Yesterday, we looked at the first of four stories involving sentient flying saucers...
|Art by Jack Kirby and either Christopher Rule or George Klein|
...all written by Stan Lee.
Today, we'll look at the second one, with art by the most famous collaborator of all...Jack Kirby!
At this point, Lee was editing the entire Atlas (soon to be Marvel) comics line as well as scripting most of it!
But, this story shows indications of being done using the "Marvel Method" of having the writer and artist discuss the story, the artist then co-plotting and drawing it, then the scripter writing dialogue and captions to fit.

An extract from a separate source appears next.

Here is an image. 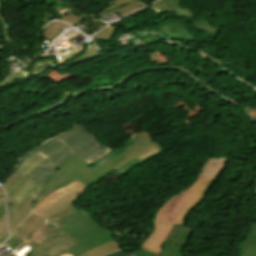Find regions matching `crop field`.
Here are the masks:
<instances>
[{"label": "crop field", "instance_id": "crop-field-1", "mask_svg": "<svg viewBox=\"0 0 256 256\" xmlns=\"http://www.w3.org/2000/svg\"><path fill=\"white\" fill-rule=\"evenodd\" d=\"M40 153L45 158L39 162L25 177L44 184L49 175L55 171L57 167L63 164L75 152L58 137L47 141L41 147L24 155L17 162V171L23 163L36 153ZM51 176V175H50Z\"/></svg>", "mask_w": 256, "mask_h": 256}, {"label": "crop field", "instance_id": "crop-field-2", "mask_svg": "<svg viewBox=\"0 0 256 256\" xmlns=\"http://www.w3.org/2000/svg\"><path fill=\"white\" fill-rule=\"evenodd\" d=\"M215 180L201 175L191 189L172 199L159 211L156 221L183 224L185 214L205 196Z\"/></svg>", "mask_w": 256, "mask_h": 256}, {"label": "crop field", "instance_id": "crop-field-3", "mask_svg": "<svg viewBox=\"0 0 256 256\" xmlns=\"http://www.w3.org/2000/svg\"><path fill=\"white\" fill-rule=\"evenodd\" d=\"M73 148L86 165L110 154L113 150L96 142V137L80 125L58 136Z\"/></svg>", "mask_w": 256, "mask_h": 256}, {"label": "crop field", "instance_id": "crop-field-4", "mask_svg": "<svg viewBox=\"0 0 256 256\" xmlns=\"http://www.w3.org/2000/svg\"><path fill=\"white\" fill-rule=\"evenodd\" d=\"M90 171L92 170L84 164L77 154L72 156L51 176V178L40 190L35 208L38 203L49 194L67 185L68 183L79 179Z\"/></svg>", "mask_w": 256, "mask_h": 256}, {"label": "crop field", "instance_id": "crop-field-5", "mask_svg": "<svg viewBox=\"0 0 256 256\" xmlns=\"http://www.w3.org/2000/svg\"><path fill=\"white\" fill-rule=\"evenodd\" d=\"M156 146L157 145L153 141L149 140V141L123 153L122 155L111 160L110 162L103 165L102 167L88 173L84 177L80 178L78 181L90 186V185L98 182L102 178H104L106 175H108L109 173L114 171L116 168L124 165L131 159L137 157L138 155H140Z\"/></svg>", "mask_w": 256, "mask_h": 256}, {"label": "crop field", "instance_id": "crop-field-6", "mask_svg": "<svg viewBox=\"0 0 256 256\" xmlns=\"http://www.w3.org/2000/svg\"><path fill=\"white\" fill-rule=\"evenodd\" d=\"M76 243L75 239L57 228L26 256H58Z\"/></svg>", "mask_w": 256, "mask_h": 256}, {"label": "crop field", "instance_id": "crop-field-7", "mask_svg": "<svg viewBox=\"0 0 256 256\" xmlns=\"http://www.w3.org/2000/svg\"><path fill=\"white\" fill-rule=\"evenodd\" d=\"M60 229L79 242L106 230L103 226L91 219L89 215L81 217Z\"/></svg>", "mask_w": 256, "mask_h": 256}, {"label": "crop field", "instance_id": "crop-field-8", "mask_svg": "<svg viewBox=\"0 0 256 256\" xmlns=\"http://www.w3.org/2000/svg\"><path fill=\"white\" fill-rule=\"evenodd\" d=\"M171 226L172 224L156 223L155 231L140 248L150 252L160 254L163 240L166 234L168 233L169 229L171 228Z\"/></svg>", "mask_w": 256, "mask_h": 256}, {"label": "crop field", "instance_id": "crop-field-9", "mask_svg": "<svg viewBox=\"0 0 256 256\" xmlns=\"http://www.w3.org/2000/svg\"><path fill=\"white\" fill-rule=\"evenodd\" d=\"M112 239H115L113 234L111 232H109L108 230H106L92 238H89V239L69 248L68 250H66V252L70 253L73 256H78V255L82 254L83 252H85L97 245H100L102 243L110 241Z\"/></svg>", "mask_w": 256, "mask_h": 256}, {"label": "crop field", "instance_id": "crop-field-10", "mask_svg": "<svg viewBox=\"0 0 256 256\" xmlns=\"http://www.w3.org/2000/svg\"><path fill=\"white\" fill-rule=\"evenodd\" d=\"M34 200L29 195L20 204L7 199L10 230L21 219Z\"/></svg>", "mask_w": 256, "mask_h": 256}, {"label": "crop field", "instance_id": "crop-field-11", "mask_svg": "<svg viewBox=\"0 0 256 256\" xmlns=\"http://www.w3.org/2000/svg\"><path fill=\"white\" fill-rule=\"evenodd\" d=\"M185 227L173 224L169 233L167 234L161 256H174L176 244L179 241Z\"/></svg>", "mask_w": 256, "mask_h": 256}, {"label": "crop field", "instance_id": "crop-field-12", "mask_svg": "<svg viewBox=\"0 0 256 256\" xmlns=\"http://www.w3.org/2000/svg\"><path fill=\"white\" fill-rule=\"evenodd\" d=\"M150 139L148 134L146 135H142V136H139V137H136L132 140H130L129 142H127L125 145H123L122 147H120L118 150H116L115 152L113 151L110 155L104 157L103 159L95 162V165L90 167L92 170L105 164L106 162L110 161L111 159L115 158L116 156L122 154L123 152L133 148L134 146L146 141Z\"/></svg>", "mask_w": 256, "mask_h": 256}, {"label": "crop field", "instance_id": "crop-field-13", "mask_svg": "<svg viewBox=\"0 0 256 256\" xmlns=\"http://www.w3.org/2000/svg\"><path fill=\"white\" fill-rule=\"evenodd\" d=\"M83 184L75 181L60 190L54 192L53 194L49 195L46 199H44L42 202L39 203L37 208L34 210V212L39 213L43 211L45 208H47L51 203H53L56 199L60 198L61 196L79 188Z\"/></svg>", "mask_w": 256, "mask_h": 256}, {"label": "crop field", "instance_id": "crop-field-14", "mask_svg": "<svg viewBox=\"0 0 256 256\" xmlns=\"http://www.w3.org/2000/svg\"><path fill=\"white\" fill-rule=\"evenodd\" d=\"M28 181H29V179L13 173L3 183H1V186H3L5 188L6 193H7V198L10 199Z\"/></svg>", "mask_w": 256, "mask_h": 256}, {"label": "crop field", "instance_id": "crop-field-15", "mask_svg": "<svg viewBox=\"0 0 256 256\" xmlns=\"http://www.w3.org/2000/svg\"><path fill=\"white\" fill-rule=\"evenodd\" d=\"M227 163V158L226 157H221L217 159H210V161L205 165V167L202 170V175L218 178L220 175L221 171L225 167Z\"/></svg>", "mask_w": 256, "mask_h": 256}, {"label": "crop field", "instance_id": "crop-field-16", "mask_svg": "<svg viewBox=\"0 0 256 256\" xmlns=\"http://www.w3.org/2000/svg\"><path fill=\"white\" fill-rule=\"evenodd\" d=\"M69 28L71 27L64 23L52 22L46 27L42 36L53 42L58 36L67 31Z\"/></svg>", "mask_w": 256, "mask_h": 256}, {"label": "crop field", "instance_id": "crop-field-17", "mask_svg": "<svg viewBox=\"0 0 256 256\" xmlns=\"http://www.w3.org/2000/svg\"><path fill=\"white\" fill-rule=\"evenodd\" d=\"M119 250L116 240H112L98 247H95L80 256H101Z\"/></svg>", "mask_w": 256, "mask_h": 256}, {"label": "crop field", "instance_id": "crop-field-18", "mask_svg": "<svg viewBox=\"0 0 256 256\" xmlns=\"http://www.w3.org/2000/svg\"><path fill=\"white\" fill-rule=\"evenodd\" d=\"M41 187L40 184L30 180L21 190H19L11 200L20 203L28 194L35 197L37 191Z\"/></svg>", "mask_w": 256, "mask_h": 256}, {"label": "crop field", "instance_id": "crop-field-19", "mask_svg": "<svg viewBox=\"0 0 256 256\" xmlns=\"http://www.w3.org/2000/svg\"><path fill=\"white\" fill-rule=\"evenodd\" d=\"M161 152H162V150H161V148L158 146L157 148H155V149H153V150H151V151H149V152H147V153H145V154H143V155H141V156H139V157H137V158L131 160L130 162H128V163L125 164L124 166H122V167L116 169V171H117L118 173H120V174L123 175V174L126 173L129 169H131L133 166H135V165L139 164L140 162H142V161H144V160H146V159H148V158H150V157H152V156H154V155H157V154H159V153H161Z\"/></svg>", "mask_w": 256, "mask_h": 256}, {"label": "crop field", "instance_id": "crop-field-20", "mask_svg": "<svg viewBox=\"0 0 256 256\" xmlns=\"http://www.w3.org/2000/svg\"><path fill=\"white\" fill-rule=\"evenodd\" d=\"M138 7H141V2L139 0H134L130 4L121 6V7L116 8V9H113L111 11H108V12H106L104 14H101V15H98L96 17L101 18V17H104V16H106L108 14H111L114 11H117L119 13V15L122 16V15H124V14H126V13H128V12H130V11L136 9V8H138Z\"/></svg>", "mask_w": 256, "mask_h": 256}, {"label": "crop field", "instance_id": "crop-field-21", "mask_svg": "<svg viewBox=\"0 0 256 256\" xmlns=\"http://www.w3.org/2000/svg\"><path fill=\"white\" fill-rule=\"evenodd\" d=\"M43 158L44 157H42L40 154L37 153L32 158H30L27 162L24 163V165L18 171V174L24 176L29 170H31Z\"/></svg>", "mask_w": 256, "mask_h": 256}, {"label": "crop field", "instance_id": "crop-field-22", "mask_svg": "<svg viewBox=\"0 0 256 256\" xmlns=\"http://www.w3.org/2000/svg\"><path fill=\"white\" fill-rule=\"evenodd\" d=\"M254 244H256V231L252 229L248 233L240 247L242 255H244V253Z\"/></svg>", "mask_w": 256, "mask_h": 256}, {"label": "crop field", "instance_id": "crop-field-23", "mask_svg": "<svg viewBox=\"0 0 256 256\" xmlns=\"http://www.w3.org/2000/svg\"><path fill=\"white\" fill-rule=\"evenodd\" d=\"M87 214L88 213L85 212V211H78V212H75V213L65 217V218H62V219L56 221L55 222L56 224H54V223H52V224H54L55 226H57L59 228V227L65 225V224H67V223H69V222H71V221H73V220H75V219H77L81 216L87 215Z\"/></svg>", "mask_w": 256, "mask_h": 256}, {"label": "crop field", "instance_id": "crop-field-24", "mask_svg": "<svg viewBox=\"0 0 256 256\" xmlns=\"http://www.w3.org/2000/svg\"><path fill=\"white\" fill-rule=\"evenodd\" d=\"M75 211H78V210L75 207V205L72 204V205L68 206L67 208L63 209L62 211L58 212L57 214L53 215L52 217H50V218H48L46 220H48L49 222L52 223V222H54V221H56V220H58V219H60V218H62L64 216H66V215H69V214H71V213H73Z\"/></svg>", "mask_w": 256, "mask_h": 256}, {"label": "crop field", "instance_id": "crop-field-25", "mask_svg": "<svg viewBox=\"0 0 256 256\" xmlns=\"http://www.w3.org/2000/svg\"><path fill=\"white\" fill-rule=\"evenodd\" d=\"M187 229V228H186ZM192 229L190 231H186L184 232L181 240L179 241V243L177 244V248H176V254L175 256H184L183 255V251H182V248L184 246V244L186 243L187 239L189 238V236L191 235L192 233Z\"/></svg>", "mask_w": 256, "mask_h": 256}, {"label": "crop field", "instance_id": "crop-field-26", "mask_svg": "<svg viewBox=\"0 0 256 256\" xmlns=\"http://www.w3.org/2000/svg\"><path fill=\"white\" fill-rule=\"evenodd\" d=\"M115 30H116L115 27H112V26L109 25L103 31H101L96 36H94L93 38H103V39H109L110 40L112 35L114 34Z\"/></svg>", "mask_w": 256, "mask_h": 256}, {"label": "crop field", "instance_id": "crop-field-27", "mask_svg": "<svg viewBox=\"0 0 256 256\" xmlns=\"http://www.w3.org/2000/svg\"><path fill=\"white\" fill-rule=\"evenodd\" d=\"M176 14L179 17H191V18H195L196 14L191 12L186 6H181L178 8Z\"/></svg>", "mask_w": 256, "mask_h": 256}, {"label": "crop field", "instance_id": "crop-field-28", "mask_svg": "<svg viewBox=\"0 0 256 256\" xmlns=\"http://www.w3.org/2000/svg\"><path fill=\"white\" fill-rule=\"evenodd\" d=\"M131 1H132V0H111V2L109 3V6L106 7L104 11H101V12L98 13V14H101V13H103V12H105V11H108V10H110V9L116 8V7H118V6L127 4V3L131 2ZM98 14H96V15H98Z\"/></svg>", "mask_w": 256, "mask_h": 256}, {"label": "crop field", "instance_id": "crop-field-29", "mask_svg": "<svg viewBox=\"0 0 256 256\" xmlns=\"http://www.w3.org/2000/svg\"><path fill=\"white\" fill-rule=\"evenodd\" d=\"M85 16L84 14H80L78 16L67 13L61 20L66 21L72 25L76 24L81 17Z\"/></svg>", "mask_w": 256, "mask_h": 256}, {"label": "crop field", "instance_id": "crop-field-30", "mask_svg": "<svg viewBox=\"0 0 256 256\" xmlns=\"http://www.w3.org/2000/svg\"><path fill=\"white\" fill-rule=\"evenodd\" d=\"M7 235L6 233V221H5V213L0 218V243L2 239Z\"/></svg>", "mask_w": 256, "mask_h": 256}, {"label": "crop field", "instance_id": "crop-field-31", "mask_svg": "<svg viewBox=\"0 0 256 256\" xmlns=\"http://www.w3.org/2000/svg\"><path fill=\"white\" fill-rule=\"evenodd\" d=\"M165 4V6H169L172 8V10H176L178 5H180L181 0H161Z\"/></svg>", "mask_w": 256, "mask_h": 256}, {"label": "crop field", "instance_id": "crop-field-32", "mask_svg": "<svg viewBox=\"0 0 256 256\" xmlns=\"http://www.w3.org/2000/svg\"><path fill=\"white\" fill-rule=\"evenodd\" d=\"M151 10H153L156 13H161V12H165L166 9L164 6L161 5V3L158 1L152 5H150L149 7Z\"/></svg>", "mask_w": 256, "mask_h": 256}, {"label": "crop field", "instance_id": "crop-field-33", "mask_svg": "<svg viewBox=\"0 0 256 256\" xmlns=\"http://www.w3.org/2000/svg\"><path fill=\"white\" fill-rule=\"evenodd\" d=\"M133 254H134V256H160L158 254L146 252V251L141 250V249L138 250V251H134Z\"/></svg>", "mask_w": 256, "mask_h": 256}, {"label": "crop field", "instance_id": "crop-field-34", "mask_svg": "<svg viewBox=\"0 0 256 256\" xmlns=\"http://www.w3.org/2000/svg\"><path fill=\"white\" fill-rule=\"evenodd\" d=\"M188 22H192L193 25H194V27H196L197 29H199V28H201V27H203V26L209 24V23H210V20L195 21V22L189 20Z\"/></svg>", "mask_w": 256, "mask_h": 256}, {"label": "crop field", "instance_id": "crop-field-35", "mask_svg": "<svg viewBox=\"0 0 256 256\" xmlns=\"http://www.w3.org/2000/svg\"><path fill=\"white\" fill-rule=\"evenodd\" d=\"M33 209L29 208V210L26 212V214L23 216V218L16 224V226L13 228V230L10 232V234L12 235L14 233V231L19 227V225L25 220V218L30 214V212Z\"/></svg>", "mask_w": 256, "mask_h": 256}, {"label": "crop field", "instance_id": "crop-field-36", "mask_svg": "<svg viewBox=\"0 0 256 256\" xmlns=\"http://www.w3.org/2000/svg\"><path fill=\"white\" fill-rule=\"evenodd\" d=\"M252 228L256 230V225H253ZM244 256H256V245L251 247Z\"/></svg>", "mask_w": 256, "mask_h": 256}, {"label": "crop field", "instance_id": "crop-field-37", "mask_svg": "<svg viewBox=\"0 0 256 256\" xmlns=\"http://www.w3.org/2000/svg\"><path fill=\"white\" fill-rule=\"evenodd\" d=\"M106 256H132V254H125L122 251L114 252Z\"/></svg>", "mask_w": 256, "mask_h": 256}, {"label": "crop field", "instance_id": "crop-field-38", "mask_svg": "<svg viewBox=\"0 0 256 256\" xmlns=\"http://www.w3.org/2000/svg\"><path fill=\"white\" fill-rule=\"evenodd\" d=\"M168 17H169V15H164L163 17H161V18L157 19L156 21L152 22L151 25H154V24H156V23H158V22H162V21H164L165 19H167ZM151 25H150V26H151Z\"/></svg>", "mask_w": 256, "mask_h": 256}, {"label": "crop field", "instance_id": "crop-field-39", "mask_svg": "<svg viewBox=\"0 0 256 256\" xmlns=\"http://www.w3.org/2000/svg\"><path fill=\"white\" fill-rule=\"evenodd\" d=\"M5 212V208H4V202L1 203L0 205V217L2 216V214Z\"/></svg>", "mask_w": 256, "mask_h": 256}, {"label": "crop field", "instance_id": "crop-field-40", "mask_svg": "<svg viewBox=\"0 0 256 256\" xmlns=\"http://www.w3.org/2000/svg\"><path fill=\"white\" fill-rule=\"evenodd\" d=\"M3 201V198H2V191L0 190V203Z\"/></svg>", "mask_w": 256, "mask_h": 256}, {"label": "crop field", "instance_id": "crop-field-41", "mask_svg": "<svg viewBox=\"0 0 256 256\" xmlns=\"http://www.w3.org/2000/svg\"><path fill=\"white\" fill-rule=\"evenodd\" d=\"M2 2H3V1H0V10H1V6H2ZM0 18H1V14H0Z\"/></svg>", "mask_w": 256, "mask_h": 256}]
</instances>
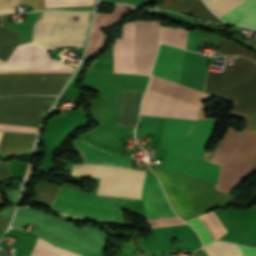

With distinctive art by Jack Kirby and Christopher Rule, the cover-featured tale from the first issue of Atlas' short-lived 1958-59 anthology Strange Worlds, feels more like something from Kirby's previous anthology series, Race for the Moon, rather than Lee's previous horror-oriented take on the concept of "alien IS flying saucer"!
The "epic space adventure" feel was something a lot of Kirby's previous work had, while most of Atlas' sci-fi stories (edited or written by Lee) favored a more "personal"approach with a minimum of spectacle, and certainly no half-page or full-page shots of alien cities or space battles!
Stan Lee has acknowledged that he was using the "Marvel Method" in 1961 when the first appearances of Spider-Man and the Fantastic Four were created, so it's obvious the time-saving technique, that gave more control to the artist, was already in use.
So I'm going with:
Plot by Stan Lee & Jack Kirby
Layout/Pencils by Kirby
Script by Lee
Inks by Christopher Rule
Trivia: This was Kirby's first sci-fi story on his return to Atlas/Marvel!